TASK DIRECTIONS:
Retype every one of the items below word for word, leaving out the pictures.

Chart analysis data:
[Start of Attachment]
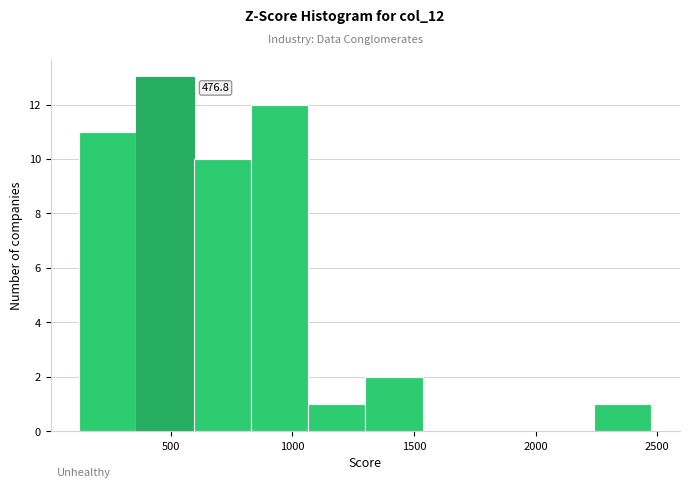

Which range on the x-axis has the tallest bar?

350 to 600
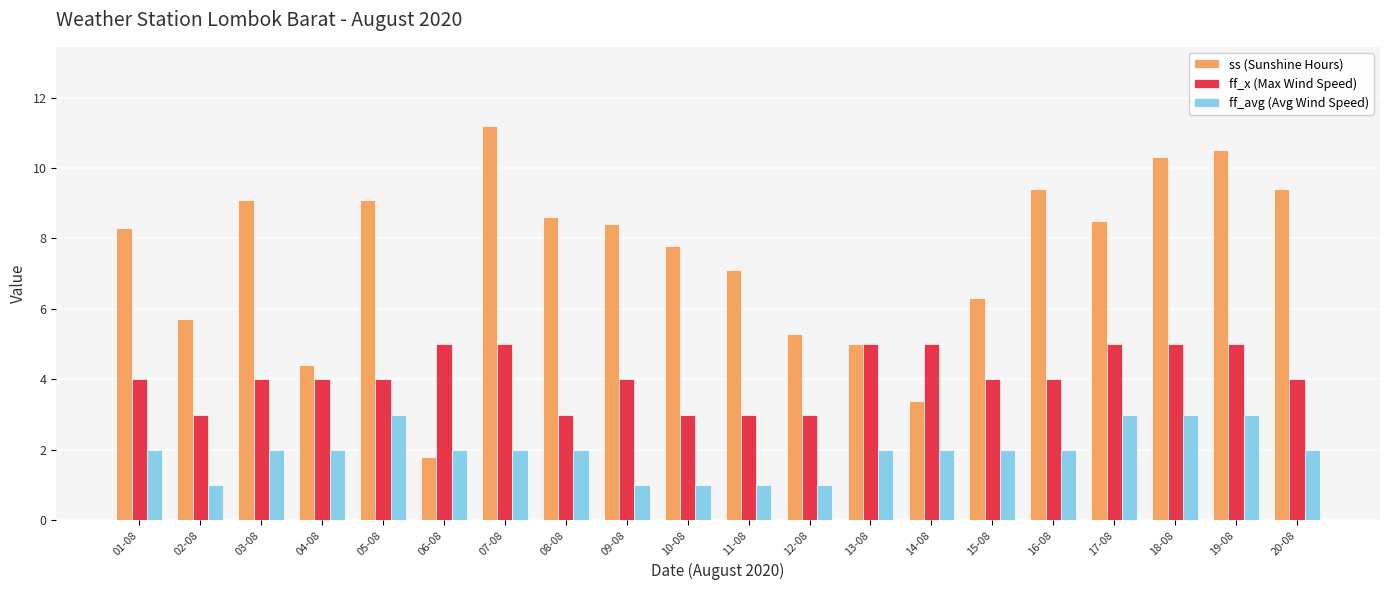

What is the difference between the maximum and second lowest values in the ff_x (Max Wind Speed) series?

2.0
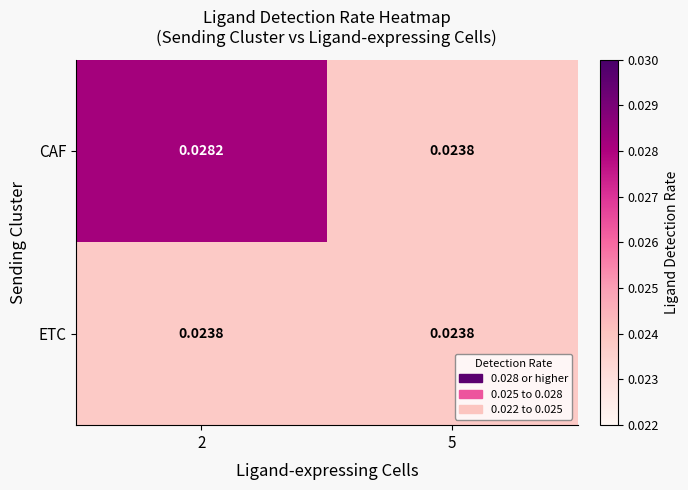

At how many categories does at least one series exceed 0?

2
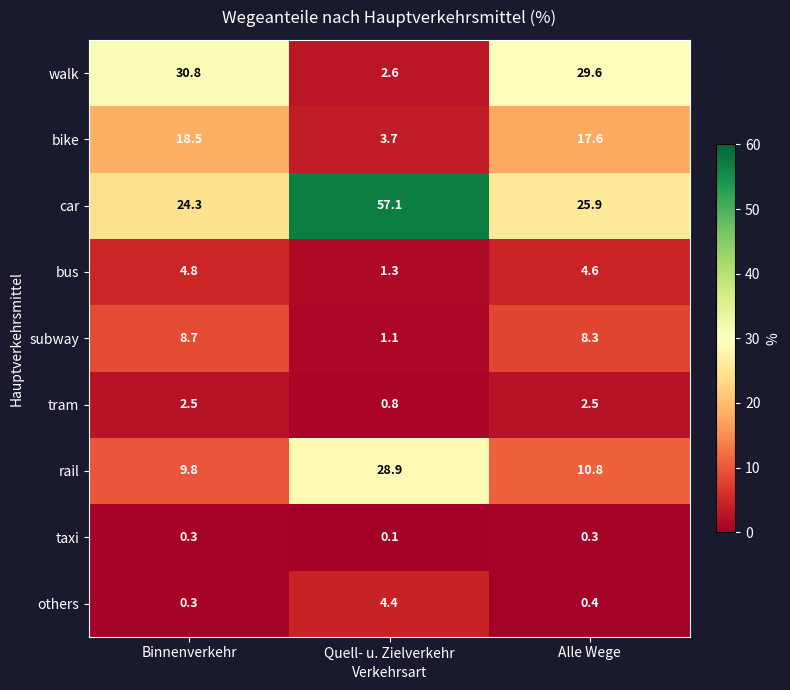

Which series changed the most between Binnenverkehr and Alle Wege?

car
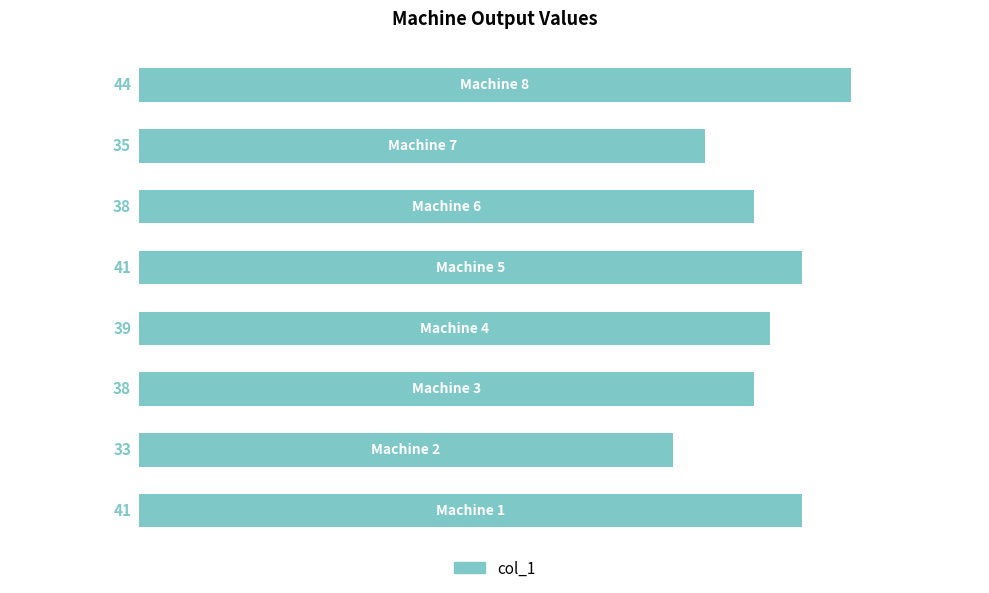

What is the sum of all values?

309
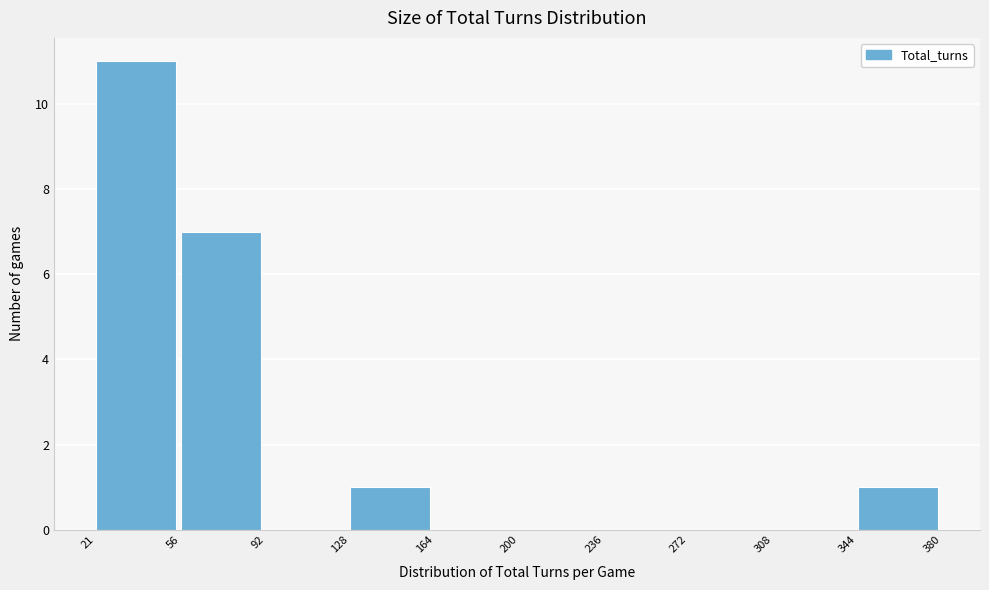

Reading left to right, list every bar in this chart as the range it spans on the x-axis followed by its height. The values are not printed on the chart, so give them approximately, as read against the axis.

21 to 56: 11
56 to 92: 7
92 to 128: 0
128 to 164: 1
164 to 200: 0
200 to 236: 0
236 to 272: 0
272 to 308: 0
308 to 344: 0
344 to 380: 1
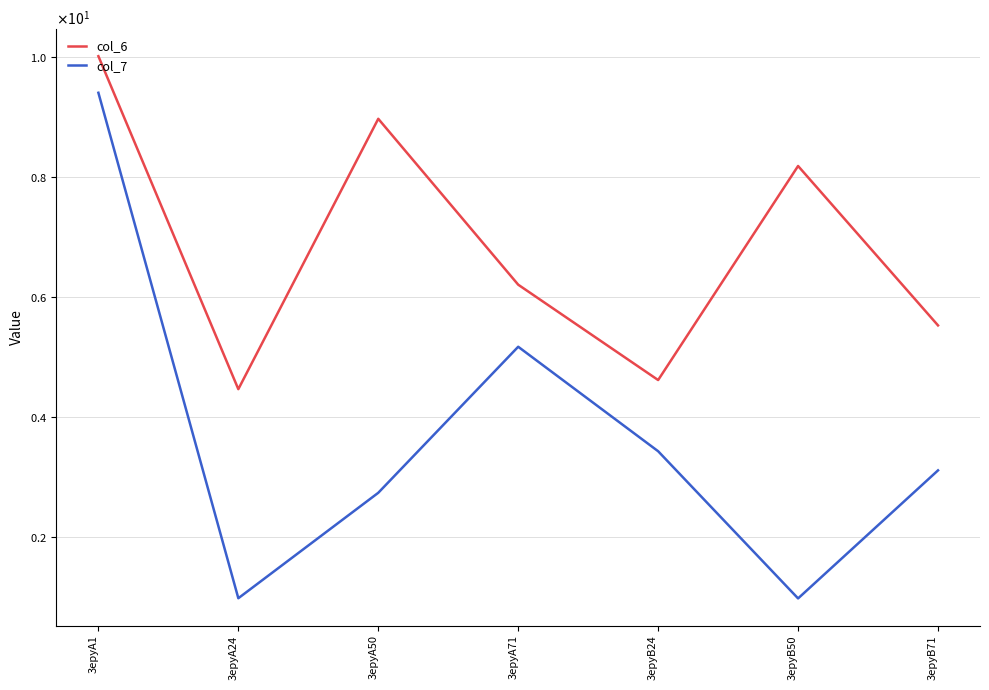

What is the maximum value shown in the chart?

10.0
[End of Attachment]
TASK SOLUTION:
Which range on the x-axis has the tallest bar?

350 to 600

What is the difference between the maximum and second lowest values in the ff_x (Max Wind Speed) series?

2.0

At how many categories does at least one series exceed 0?

2

Which series changed the most between Binnenverkehr and Alle Wege?

car

What is the sum of all values?

309

Reading left to right, list every bar in this chart as the range it spans on the x-axis followed by its height. The values are not printed on the chart, so give them approximately, as read against the axis.

21 to 56: 11
56 to 92: 7
92 to 128: 0
128 to 164: 1
164 to 200: 0
200 to 236: 0
236 to 272: 0
272 to 308: 0
308 to 344: 0
344 to 380: 1

What is the maximum value shown in the chart?

10.0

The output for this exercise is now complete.